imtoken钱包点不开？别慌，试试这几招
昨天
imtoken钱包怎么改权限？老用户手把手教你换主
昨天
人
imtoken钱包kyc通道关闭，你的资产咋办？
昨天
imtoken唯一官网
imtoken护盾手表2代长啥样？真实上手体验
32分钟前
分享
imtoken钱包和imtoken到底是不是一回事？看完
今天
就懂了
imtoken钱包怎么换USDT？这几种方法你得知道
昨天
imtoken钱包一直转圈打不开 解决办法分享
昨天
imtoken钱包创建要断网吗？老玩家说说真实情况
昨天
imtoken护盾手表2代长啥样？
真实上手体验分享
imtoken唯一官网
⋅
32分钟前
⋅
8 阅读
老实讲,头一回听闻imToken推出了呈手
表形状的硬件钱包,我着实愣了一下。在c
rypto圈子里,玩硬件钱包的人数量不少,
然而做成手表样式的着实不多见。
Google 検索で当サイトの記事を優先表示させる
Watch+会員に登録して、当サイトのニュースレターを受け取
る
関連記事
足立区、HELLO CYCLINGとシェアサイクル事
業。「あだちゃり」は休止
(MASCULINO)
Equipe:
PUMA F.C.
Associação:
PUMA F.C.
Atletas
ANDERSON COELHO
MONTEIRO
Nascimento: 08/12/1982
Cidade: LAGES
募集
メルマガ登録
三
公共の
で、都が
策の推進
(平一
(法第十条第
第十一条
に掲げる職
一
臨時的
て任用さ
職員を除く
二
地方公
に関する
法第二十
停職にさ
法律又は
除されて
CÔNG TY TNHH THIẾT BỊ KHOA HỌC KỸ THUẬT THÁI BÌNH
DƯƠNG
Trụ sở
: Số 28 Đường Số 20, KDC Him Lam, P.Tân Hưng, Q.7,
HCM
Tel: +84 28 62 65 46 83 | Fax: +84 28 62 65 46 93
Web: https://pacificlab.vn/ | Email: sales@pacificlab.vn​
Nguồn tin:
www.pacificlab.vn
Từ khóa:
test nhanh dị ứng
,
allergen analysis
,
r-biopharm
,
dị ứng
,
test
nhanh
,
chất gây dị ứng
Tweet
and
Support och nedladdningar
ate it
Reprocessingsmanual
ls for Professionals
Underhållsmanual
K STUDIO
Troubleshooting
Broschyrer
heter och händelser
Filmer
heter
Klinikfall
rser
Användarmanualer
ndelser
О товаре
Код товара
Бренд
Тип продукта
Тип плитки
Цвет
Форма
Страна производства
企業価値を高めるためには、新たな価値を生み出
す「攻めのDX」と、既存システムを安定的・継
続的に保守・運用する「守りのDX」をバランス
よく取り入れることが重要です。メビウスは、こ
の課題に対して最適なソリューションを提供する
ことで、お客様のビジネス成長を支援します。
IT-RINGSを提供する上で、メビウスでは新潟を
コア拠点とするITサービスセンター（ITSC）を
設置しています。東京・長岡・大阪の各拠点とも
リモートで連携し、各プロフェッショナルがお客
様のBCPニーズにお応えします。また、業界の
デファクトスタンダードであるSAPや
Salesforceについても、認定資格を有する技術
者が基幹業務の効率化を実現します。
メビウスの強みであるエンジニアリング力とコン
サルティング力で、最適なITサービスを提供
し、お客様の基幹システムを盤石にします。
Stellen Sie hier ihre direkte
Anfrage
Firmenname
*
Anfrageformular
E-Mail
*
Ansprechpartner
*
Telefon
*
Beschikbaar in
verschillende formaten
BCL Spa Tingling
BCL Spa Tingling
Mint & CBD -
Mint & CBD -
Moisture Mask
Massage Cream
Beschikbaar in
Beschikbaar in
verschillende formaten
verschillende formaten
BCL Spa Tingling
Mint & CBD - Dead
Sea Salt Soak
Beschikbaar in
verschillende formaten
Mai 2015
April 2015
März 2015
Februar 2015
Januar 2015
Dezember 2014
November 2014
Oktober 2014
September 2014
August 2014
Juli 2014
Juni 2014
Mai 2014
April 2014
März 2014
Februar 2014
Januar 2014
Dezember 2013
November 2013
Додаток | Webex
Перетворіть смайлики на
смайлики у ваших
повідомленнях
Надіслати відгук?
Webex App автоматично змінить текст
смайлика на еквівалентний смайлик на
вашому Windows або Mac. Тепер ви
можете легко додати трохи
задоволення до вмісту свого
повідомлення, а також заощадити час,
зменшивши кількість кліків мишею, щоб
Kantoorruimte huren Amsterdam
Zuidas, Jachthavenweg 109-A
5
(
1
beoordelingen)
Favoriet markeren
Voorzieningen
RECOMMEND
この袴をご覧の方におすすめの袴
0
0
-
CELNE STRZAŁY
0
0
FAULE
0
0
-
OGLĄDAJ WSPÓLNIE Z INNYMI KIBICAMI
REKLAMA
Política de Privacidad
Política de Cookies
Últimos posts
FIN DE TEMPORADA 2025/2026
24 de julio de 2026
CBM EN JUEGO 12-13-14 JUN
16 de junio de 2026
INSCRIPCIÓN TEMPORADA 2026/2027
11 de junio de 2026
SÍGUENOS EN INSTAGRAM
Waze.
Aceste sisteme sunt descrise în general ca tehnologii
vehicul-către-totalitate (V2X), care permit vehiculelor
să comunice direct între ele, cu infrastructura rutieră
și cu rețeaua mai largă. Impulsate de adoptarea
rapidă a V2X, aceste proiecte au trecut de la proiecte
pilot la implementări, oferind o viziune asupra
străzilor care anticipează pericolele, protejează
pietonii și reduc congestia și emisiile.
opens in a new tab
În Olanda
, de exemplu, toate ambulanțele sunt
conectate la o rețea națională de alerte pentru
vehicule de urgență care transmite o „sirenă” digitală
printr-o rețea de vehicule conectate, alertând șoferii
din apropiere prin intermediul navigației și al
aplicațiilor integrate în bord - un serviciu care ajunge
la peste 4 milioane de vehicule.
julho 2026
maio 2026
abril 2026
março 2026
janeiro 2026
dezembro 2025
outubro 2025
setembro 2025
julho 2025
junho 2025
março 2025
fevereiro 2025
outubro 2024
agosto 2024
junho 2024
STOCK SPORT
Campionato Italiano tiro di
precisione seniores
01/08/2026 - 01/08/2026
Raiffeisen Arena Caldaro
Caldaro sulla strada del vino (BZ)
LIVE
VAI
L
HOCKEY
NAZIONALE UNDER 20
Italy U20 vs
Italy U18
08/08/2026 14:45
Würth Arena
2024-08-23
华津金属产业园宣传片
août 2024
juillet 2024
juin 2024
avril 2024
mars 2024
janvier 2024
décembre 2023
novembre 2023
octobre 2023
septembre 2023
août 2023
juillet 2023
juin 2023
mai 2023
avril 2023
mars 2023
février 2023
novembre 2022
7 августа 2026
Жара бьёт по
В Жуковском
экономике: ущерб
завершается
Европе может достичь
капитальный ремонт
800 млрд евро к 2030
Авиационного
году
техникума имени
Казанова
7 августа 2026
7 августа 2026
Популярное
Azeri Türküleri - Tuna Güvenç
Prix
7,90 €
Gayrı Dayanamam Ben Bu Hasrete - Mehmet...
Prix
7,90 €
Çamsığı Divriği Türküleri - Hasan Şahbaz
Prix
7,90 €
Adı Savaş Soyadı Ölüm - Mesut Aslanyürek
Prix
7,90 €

◇ ◇ ◇ ◇ ◇ ◇ ◇

[Exercise brief] Exactly as given, set down all of the lines above.

[Answer below]
imtoken钱包点不开？别慌，试试这几招
昨天
imtoken钱包怎么改权限？老用户手把手教你换主
昨天
人
imtoken钱包kyc通道关闭，你的资产咋办？
昨天
imtoken唯一官网
imtoken护盾手表2代长啥样？真实上手体验
32分钟前
分享
imtoken钱包和imtoken到底是不是一回事？看完
今天
就懂了
imtoken钱包怎么换USDT？这几种方法你得知道
昨天
imtoken钱包一直转圈打不开 解决办法分享
昨天
imtoken钱包创建要断网吗？老玩家说说真实情况
昨天
imtoken护盾手表2代长啥样？
真实上手体验分享
imtoken唯一官网
⋅
32分钟前
⋅
8 阅读
老实讲,头一回听闻imToken推出了呈手
表形状的硬件钱包,我着实愣了一下。在c
rypto圈子里,玩硬件钱包的人数量不少,
然而做成手表样式的着实不多见。
Google 検索で当サイトの記事を優先表示させる
Watch+会員に登録して、当サイトのニュースレターを受け取
る
関連記事
足立区、HELLO CYCLINGとシェアサイクル事
業。「あだちゃり」は休止
(MASCULINO)
Equipe:
PUMA F.C.
Associação:
PUMA F.C.
Atletas
ANDERSON COELHO
MONTEIRO
Nascimento: 08/12/1982
Cidade: LAGES
募集
メルマガ登録
三
公共の
で、都が
策の推進
(平一
(法第十条第
第十一条
に掲げる職
一
臨時的
て任用さ
職員を除く
二
地方公
に関する
法第二十
停職にさ
法律又は
除されて
CÔNG TY TNHH THIẾT BỊ KHOA HỌC KỸ THUẬT THÁI BÌNH
DƯƠNG
Trụ sở
: Số 28 Đường Số 20, KDC Him Lam, P.Tân Hưng, Q.7,
HCM
Tel: +84 28 62 65 46 83 | Fax: +84 28 62 65 46 93
Web: https://pacificlab.vn/ | Email: sales@pacificlab.vn​
Nguồn tin:
www.pacificlab.vn
Từ khóa:
test nhanh dị ứng
,
allergen analysis
,
r-biopharm
,
dị ứng
,
test
nhanh
,
chất gây dị ứng
Tweet
and
Support och nedladdningar
ate it
Reprocessingsmanual
ls for Professionals
Underhållsmanual
K STUDIO
Troubleshooting
Broschyrer
heter och händelser
Filmer
heter
Klinikfall
rser
Användarmanualer
ndelser
О товаре
Код товара
Бренд
Тип продукта
Тип плитки
Цвет
Форма
Страна производства
企業価値を高めるためには、新たな価値を生み出
す「攻めのDX」と、既存システムを安定的・継
続的に保守・運用する「守りのDX」をバランス
よく取り入れることが重要です。メビウスは、こ
の課題に対して最適なソリューションを提供する
ことで、お客様のビジネス成長を支援します。
IT-RINGSを提供する上で、メビウスでは新潟を
コア拠点とするITサービスセンター（ITSC）を
設置しています。東京・長岡・大阪の各拠点とも
リモートで連携し、各プロフェッショナルがお客
様のBCPニーズにお応えします。また、業界の
デファクトスタンダードであるSAPや
Salesforceについても、認定資格を有する技術
者が基幹業務の効率化を実現します。
メビウスの強みであるエンジニアリング力とコン
サルティング力で、最適なITサービスを提供
し、お客様の基幹システムを盤石にします。
Stellen Sie hier ihre direkte
Anfrage
Firmenname
*
Anfrageformular
E-Mail
*
Ansprechpartner
*
Telefon
*
Beschikbaar in
verschillende formaten
BCL Spa Tingling
BCL Spa Tingling
Mint & CBD -
Mint & CBD -
Moisture Mask
Massage Cream
Beschikbaar in
Beschikbaar in
verschillende formaten
verschillende formaten
BCL Spa Tingling
Mint & CBD - Dead
Sea Salt Soak
Beschikbaar in
verschillende formaten
Mai 2015
April 2015
März 2015
Februar 2015
Januar 2015
Dezember 2014
November 2014
Oktober 2014
September 2014
August 2014
Juli 2014
Juni 2014
Mai 2014
April 2014
März 2014
Februar 2014
Januar 2014
Dezember 2013
November 2013
Додаток | Webex
Перетворіть смайлики на
смайлики у ваших
повідомленнях
Надіслати відгук?
Webex App автоматично змінить текст
смайлика на еквівалентний смайлик на
вашому Windows або Mac. Тепер ви
можете легко додати трохи
задоволення до вмісту свого
повідомлення, а також заощадити час,
зменшивши кількість кліків мишею, щоб
Kantoorruimte huren Amsterdam
Zuidas, Jachthavenweg 109-A
5
(
1
beoordelingen)
Favoriet markeren
Voorzieningen
RECOMMEND
この袴をご覧の方におすすめの袴
0
0
-
CELNE STRZAŁY
0
0
FAULE
0
0
-
OGLĄDAJ WSPÓLNIE Z INNYMI KIBICAMI
REKLAMA
Política de Privacidad
Política de Cookies
Últimos posts
FIN DE TEMPORADA 2025/2026
24 de julio de 2026
CBM EN JUEGO 12-13-14 JUN
16 de junio de 2026
INSCRIPCIÓN TEMPORADA 2026/2027
11 de junio de 2026
SÍGUENOS EN INSTAGRAM
Waze.
Aceste sisteme sunt descrise în general ca tehnologii
vehicul-către-totalitate (V2X), care permit vehiculelor
să comunice direct între ele, cu infrastructura rutieră
și cu rețeaua mai largă. Impulsate de adoptarea
rapidă a V2X, aceste proiecte au trecut de la proiecte
pilot la implementări, oferind o viziune asupra
străzilor care anticipează pericolele, protejează
pietonii și reduc congestia și emisiile.
opens in a new tab
În Olanda
, de exemplu, toate ambulanțele sunt
conectate la o rețea națională de alerte pentru
vehicule de urgență care transmite o „sirenă” digitală
printr-o rețea de vehicule conectate, alertând șoferii
din apropiere prin intermediul navigației și al
aplicațiilor integrate în bord - un serviciu care ajunge
la peste 4 milioane de vehicule.
julho 2026
maio 2026
abril 2026
março 2026
janeiro 2026
dezembro 2025
outubro 2025
setembro 2025
julho 2025
junho 2025
março 2025
fevereiro 2025
outubro 2024
agosto 2024
junho 2024
STOCK SPORT
Campionato Italiano tiro di
precisione seniores
01/08/2026 - 01/08/2026
Raiffeisen Arena Caldaro
Caldaro sulla strada del vino (BZ)
LIVE
VAI
L
HOCKEY
NAZIONALE UNDER 20
Italy U20 vs
Italy U18
08/08/2026 14:45
Würth Arena
2024-08-23
华津金属产业园宣传片
août 2024
juillet 2024
juin 2024
avril 2024
mars 2024
janvier 2024
décembre 2023
novembre 2023
octobre 2023
septembre 2023
août 2023
juillet 2023
juin 2023
mai 2023
avril 2023
mars 2023
février 2023
novembre 2022
7 августа 2026
Жара бьёт по
В Жуковском
экономике: ущерб
завершается
Европе может достичь
капитальный ремонт
800 млрд евро к 2030
Авиационного
году
техникума имени
Казанова
7 августа 2026
7 августа 2026
Популярное
Azeri Türküleri - Tuna Güvenç
Prix
7,90 €
Gayrı Dayanamam Ben Bu Hasrete - Mehmet...
Prix
7,90 €
Çamsığı Divriği Türküleri - Hasan Şahbaz
Prix
7,90 €
Adı Savaş Soyadı Ölüm - Mesut Aslanyürek
Prix
7,90 €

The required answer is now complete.